Source records:
□ □ □ □ □
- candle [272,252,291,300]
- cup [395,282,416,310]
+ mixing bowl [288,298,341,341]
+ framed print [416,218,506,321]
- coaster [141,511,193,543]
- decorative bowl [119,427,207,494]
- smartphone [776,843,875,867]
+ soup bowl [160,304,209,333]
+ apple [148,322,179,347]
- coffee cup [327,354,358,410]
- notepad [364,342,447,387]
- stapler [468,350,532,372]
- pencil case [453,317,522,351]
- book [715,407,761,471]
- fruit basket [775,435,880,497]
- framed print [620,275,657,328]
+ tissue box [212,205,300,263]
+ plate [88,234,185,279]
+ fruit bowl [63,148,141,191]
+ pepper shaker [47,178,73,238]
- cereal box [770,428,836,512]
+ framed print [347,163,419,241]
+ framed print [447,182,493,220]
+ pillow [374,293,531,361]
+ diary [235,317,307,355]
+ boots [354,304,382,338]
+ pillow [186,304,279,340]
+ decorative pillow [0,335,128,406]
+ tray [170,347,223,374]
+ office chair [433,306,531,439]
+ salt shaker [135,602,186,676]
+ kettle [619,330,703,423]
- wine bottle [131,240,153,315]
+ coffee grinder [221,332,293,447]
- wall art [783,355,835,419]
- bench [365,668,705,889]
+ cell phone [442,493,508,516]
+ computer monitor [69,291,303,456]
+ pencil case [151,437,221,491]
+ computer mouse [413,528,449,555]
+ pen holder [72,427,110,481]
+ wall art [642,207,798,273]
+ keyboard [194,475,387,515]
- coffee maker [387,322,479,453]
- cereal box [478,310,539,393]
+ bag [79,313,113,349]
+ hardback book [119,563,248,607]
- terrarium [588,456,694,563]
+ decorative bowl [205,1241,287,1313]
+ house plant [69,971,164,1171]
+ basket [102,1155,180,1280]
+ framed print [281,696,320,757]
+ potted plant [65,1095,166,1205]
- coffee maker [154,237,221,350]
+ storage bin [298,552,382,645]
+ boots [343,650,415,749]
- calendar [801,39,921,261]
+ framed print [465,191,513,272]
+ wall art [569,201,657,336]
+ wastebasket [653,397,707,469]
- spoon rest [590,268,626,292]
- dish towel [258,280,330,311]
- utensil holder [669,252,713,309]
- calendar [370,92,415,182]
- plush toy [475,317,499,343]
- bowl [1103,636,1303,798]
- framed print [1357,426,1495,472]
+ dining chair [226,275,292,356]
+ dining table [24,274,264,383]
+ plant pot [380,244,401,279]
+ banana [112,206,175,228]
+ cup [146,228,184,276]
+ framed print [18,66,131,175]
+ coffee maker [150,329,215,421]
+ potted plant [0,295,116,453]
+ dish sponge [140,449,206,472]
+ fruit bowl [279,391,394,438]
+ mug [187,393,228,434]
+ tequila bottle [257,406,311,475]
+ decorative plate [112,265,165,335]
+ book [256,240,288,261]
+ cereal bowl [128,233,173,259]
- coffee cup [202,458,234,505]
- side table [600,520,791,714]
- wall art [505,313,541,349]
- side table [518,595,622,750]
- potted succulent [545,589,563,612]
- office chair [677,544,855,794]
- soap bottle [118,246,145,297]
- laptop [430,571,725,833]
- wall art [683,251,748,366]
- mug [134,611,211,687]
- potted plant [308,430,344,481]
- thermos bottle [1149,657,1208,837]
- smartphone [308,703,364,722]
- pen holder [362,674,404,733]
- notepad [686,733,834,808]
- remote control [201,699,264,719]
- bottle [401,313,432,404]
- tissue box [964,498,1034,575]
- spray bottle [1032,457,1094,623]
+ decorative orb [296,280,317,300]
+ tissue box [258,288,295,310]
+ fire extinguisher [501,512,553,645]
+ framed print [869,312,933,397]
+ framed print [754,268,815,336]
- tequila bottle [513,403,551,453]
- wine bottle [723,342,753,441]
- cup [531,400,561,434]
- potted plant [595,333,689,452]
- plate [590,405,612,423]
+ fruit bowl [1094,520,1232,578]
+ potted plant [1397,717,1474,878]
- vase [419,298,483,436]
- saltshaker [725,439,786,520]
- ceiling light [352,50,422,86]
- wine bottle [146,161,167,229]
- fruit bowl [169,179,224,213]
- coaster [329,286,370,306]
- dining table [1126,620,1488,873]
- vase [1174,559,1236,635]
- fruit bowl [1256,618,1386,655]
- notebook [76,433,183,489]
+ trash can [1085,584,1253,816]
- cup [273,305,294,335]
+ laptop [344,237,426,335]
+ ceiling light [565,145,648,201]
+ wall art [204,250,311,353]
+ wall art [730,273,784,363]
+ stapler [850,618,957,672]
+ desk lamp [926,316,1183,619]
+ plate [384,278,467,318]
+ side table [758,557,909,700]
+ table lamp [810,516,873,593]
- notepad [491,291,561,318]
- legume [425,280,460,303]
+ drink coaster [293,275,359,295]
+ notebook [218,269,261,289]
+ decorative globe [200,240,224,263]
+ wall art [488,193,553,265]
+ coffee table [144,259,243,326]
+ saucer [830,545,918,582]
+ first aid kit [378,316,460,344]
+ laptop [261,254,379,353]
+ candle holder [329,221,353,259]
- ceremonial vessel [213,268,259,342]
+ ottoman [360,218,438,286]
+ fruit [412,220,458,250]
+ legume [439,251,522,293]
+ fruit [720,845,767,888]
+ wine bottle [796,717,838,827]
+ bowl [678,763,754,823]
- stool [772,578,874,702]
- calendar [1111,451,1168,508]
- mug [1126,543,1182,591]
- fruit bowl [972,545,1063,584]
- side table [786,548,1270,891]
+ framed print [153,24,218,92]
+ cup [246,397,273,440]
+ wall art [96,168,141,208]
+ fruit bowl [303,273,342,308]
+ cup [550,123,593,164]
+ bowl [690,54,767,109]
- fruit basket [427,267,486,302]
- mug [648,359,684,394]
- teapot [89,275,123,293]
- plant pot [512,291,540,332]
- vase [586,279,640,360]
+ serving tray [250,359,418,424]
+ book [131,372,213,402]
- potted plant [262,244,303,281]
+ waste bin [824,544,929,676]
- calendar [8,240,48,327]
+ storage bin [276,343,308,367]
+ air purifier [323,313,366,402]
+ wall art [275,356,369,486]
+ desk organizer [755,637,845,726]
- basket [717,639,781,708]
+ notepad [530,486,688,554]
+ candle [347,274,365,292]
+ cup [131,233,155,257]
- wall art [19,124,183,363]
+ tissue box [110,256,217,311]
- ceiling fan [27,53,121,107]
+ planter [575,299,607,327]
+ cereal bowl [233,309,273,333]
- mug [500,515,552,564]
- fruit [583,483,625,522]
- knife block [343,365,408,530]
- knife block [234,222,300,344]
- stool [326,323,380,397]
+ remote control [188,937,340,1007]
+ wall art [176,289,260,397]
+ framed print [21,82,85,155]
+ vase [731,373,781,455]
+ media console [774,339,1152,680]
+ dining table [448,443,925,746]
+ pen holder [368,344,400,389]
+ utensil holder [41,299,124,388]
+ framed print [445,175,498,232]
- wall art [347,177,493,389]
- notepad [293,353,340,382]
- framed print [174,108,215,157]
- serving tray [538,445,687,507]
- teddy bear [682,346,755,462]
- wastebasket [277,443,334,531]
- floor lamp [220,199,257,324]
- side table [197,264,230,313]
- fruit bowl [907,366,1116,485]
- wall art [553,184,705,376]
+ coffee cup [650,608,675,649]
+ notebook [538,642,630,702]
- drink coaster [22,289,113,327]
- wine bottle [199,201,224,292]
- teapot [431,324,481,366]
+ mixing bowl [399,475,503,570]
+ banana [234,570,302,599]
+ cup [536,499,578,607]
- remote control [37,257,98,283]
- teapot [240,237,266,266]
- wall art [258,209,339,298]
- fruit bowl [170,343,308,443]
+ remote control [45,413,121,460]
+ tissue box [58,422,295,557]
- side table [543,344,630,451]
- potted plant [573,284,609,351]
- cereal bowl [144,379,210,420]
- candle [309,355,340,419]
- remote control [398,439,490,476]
□ □ □ □ □
What to do
Return all lines from the data that include the string "potted".

Problem solution
+ potted plant [65,1095,166,1205]
+ potted plant [0,295,116,453]
- potted succulent [545,589,563,612]
- potted plant [308,430,344,481]
- potted plant [595,333,689,452]
+ potted plant [1397,717,1474,878]
- potted plant [262,244,303,281]
- potted plant [573,284,609,351]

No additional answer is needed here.